Uluslararası kredi derecelendirme kuruluşu Moody's, gelişen ülkelerdeki finansal piyasalarda devam eden türbülansın yayılması, yüksek petrol fiyatlarının tüketim talebine zarar vermesi, ABD ve Çin arasındaki ticari gerilimlerin yeniden artması ve Brezilya, Meksika ile İtalya'daki siyasi kaygıların büyüme üzerinde risk ortaya çıkardığını açıkladı.
Moody's, "Küresel Makro Görünüm: 2018-2019" raporunun mayıs ayı güncellemesini yayımladı.

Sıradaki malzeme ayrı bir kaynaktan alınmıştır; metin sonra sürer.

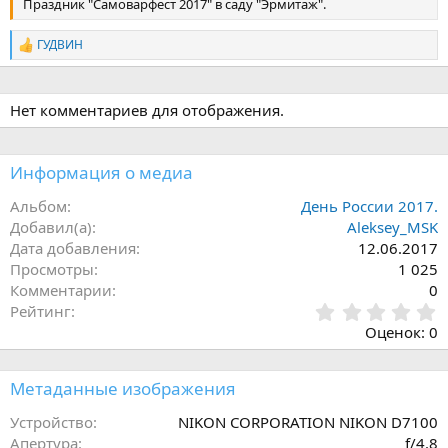
Праздник "Самоварфест 2017" в саду "Эрмитаж".
ГУДВИН
Р
е
а
к
Нет комментариев для отображения.
ц
и
и
:
Информация о медиа
Альбом
День России 2017.
Добавил(а)
Aleksey_MSK
Дата добавления
12.06.2017
Просмотры
1 025
Комментарии
0
0
Рейтинг
,
Оценок: 0
0
0
з
Метаданные изображения
в
ё
Устройство
NIKON CORPORATION NIKON D7100
з
Апертура
ƒ/4.8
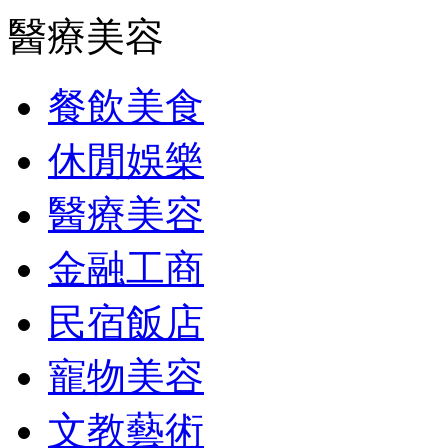
醫療美容
餐飲美食
休閒娛樂
醫療美容
金融工商
民宿飯店
寵物美容
文教藝術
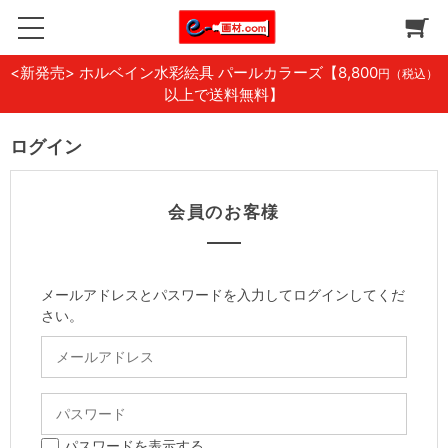
<新発売> ホルベイン水彩絵具 パールカラーズ
【8,800
円（税込）
以上で送料無料】
ログイン
会員のお客様
メールアドレスとパスワードを入力してログインしてくだ
さい。
パスワードを表示する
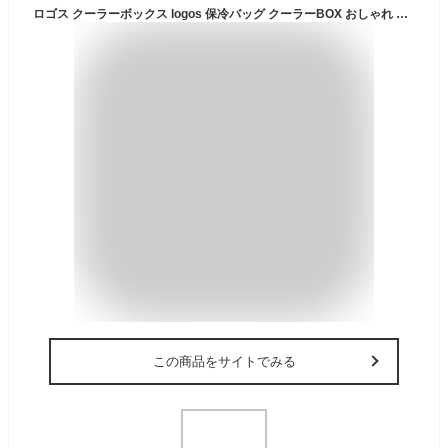
ロゴス クーラーボックス logos 保冷バッグ クーラーBOX おしゃれ コンパクト キャンプ用品 アウトドア キャンプ バーベキュー レジャー 25L ハードケース 冷蔵保存 フィッシング 釣り 運動会 グレー アクションクーラー 25 81448013
この商品をサイトでみる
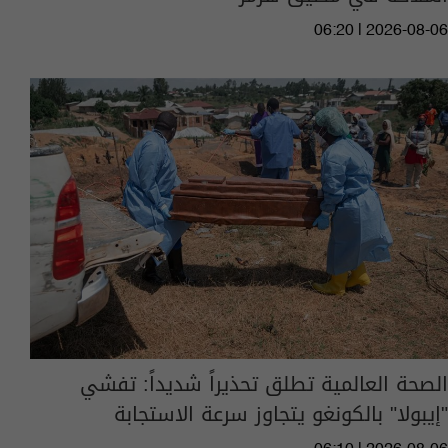
06:20 | 2026-08-06
الصحة العالمية تطلق تحذيراً شديداً: تفشي
"إيبولا" بالكونغو يتجاوز سرعة الاستجابة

Raporda, bu yıl 2017'ye benzer bir şekilde güçlü ekonomik büyüme beklendiği, bununla birlikte 2018'in son döneminde ve 2019'da bazı gelişmiş ekonomilerin tam istihdama ulaşması, artan borçlanma maliyetleri ve daralan kredi koşulları gibi nedenlerin daha hızlı büyümeyi engelleyeceği belirtildi.
ABD Merkez Bankası (Fed) para politikasının kademeli olarak sıkılaştırmaya yönelik öngörülebilir bir yol üzerinde olduğu, Fed'in faizlerde 2018 ve 2019'da 3'er defa artış gerçekleştirmesinin beklendiği kaydedilen raporda, Avrupa Merkez Bankası'nın (ECB) bu yılın sonuna kadar varlık alımlarını durduracağı ve faiz oranlarını artırmaya başlayacağı, Japonya Merkez Bankası'nın da mevcut para politikasını gelecek 2 yıl daha sürdüreceği öngörüsüne yer verildi.

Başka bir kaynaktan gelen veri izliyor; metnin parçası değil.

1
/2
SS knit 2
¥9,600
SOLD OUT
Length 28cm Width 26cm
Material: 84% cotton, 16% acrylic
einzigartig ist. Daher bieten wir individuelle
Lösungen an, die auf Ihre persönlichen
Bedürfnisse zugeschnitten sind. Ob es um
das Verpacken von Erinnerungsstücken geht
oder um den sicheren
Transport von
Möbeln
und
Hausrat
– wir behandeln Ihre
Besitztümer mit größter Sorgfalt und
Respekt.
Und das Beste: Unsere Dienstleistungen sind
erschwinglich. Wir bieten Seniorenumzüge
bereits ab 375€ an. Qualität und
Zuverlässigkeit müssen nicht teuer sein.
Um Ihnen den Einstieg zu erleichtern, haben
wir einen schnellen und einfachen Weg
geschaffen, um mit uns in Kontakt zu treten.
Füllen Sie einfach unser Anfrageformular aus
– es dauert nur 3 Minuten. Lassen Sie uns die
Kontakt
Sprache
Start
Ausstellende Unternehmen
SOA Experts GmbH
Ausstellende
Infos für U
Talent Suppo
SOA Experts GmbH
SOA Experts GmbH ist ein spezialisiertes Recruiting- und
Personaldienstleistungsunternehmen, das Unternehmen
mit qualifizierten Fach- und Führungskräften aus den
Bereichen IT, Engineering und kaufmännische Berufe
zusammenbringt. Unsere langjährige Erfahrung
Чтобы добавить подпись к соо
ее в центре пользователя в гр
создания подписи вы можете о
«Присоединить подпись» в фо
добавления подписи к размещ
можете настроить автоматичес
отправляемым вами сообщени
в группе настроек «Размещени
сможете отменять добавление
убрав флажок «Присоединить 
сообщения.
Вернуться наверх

Raporda, gelişen ülkelerdeki finansal piyasalarda devam eden türbülansın yayılması, yüksek petrol fiyatlarının tüketim talebine zarar vermesi, ABD ve Çin arasındaki ticari gerilimlerin yeniden artması ve Brezilya, Meksika ile İtalya'daki siyasi kaygıların büyüme üzerinde risk ortaya koyduğu belirtildi.
G20 ülkelerinin 2018'de yüzde 3,3 ve 2019'da yüzde 3,2 büyüyeceğinin tahmin edildiği kaydedilen raporda, gelişmiş ekonomilerin 2018'de yüzde 2,3, 2019'da yüzde 2 büyüyeceği, G20 gelişmekte olan piyasalarının ise 2018 ve 2019'da yüzde 5,2 büyüyeceği öngörüsüne yer verildi.
Raporda, 2018'de ABD'nin yüzde 2,7, Avro Bölgesi'nin yüzde 2,1, Çin'in yüzde 6,6, Hindistan'ın yüzde 7,3, Rusya'nın yüzde 1,6 ve Arjantin'in yüzde 1,5 büyümesinin beklendiği aktarıldı.
Türkiye büyümesi ile ilgili beklentiler
Raporda, Türkiye'nin 2017'de yüzde 7,4 büyüdüğü hatırlatılarak, büyüme tahmininin 2018 için yüzde 4'ten yüzde 2,5'e, 2019 için de yüzde 3,5'ten yüzde 2'ye revize edildiği belirtildi.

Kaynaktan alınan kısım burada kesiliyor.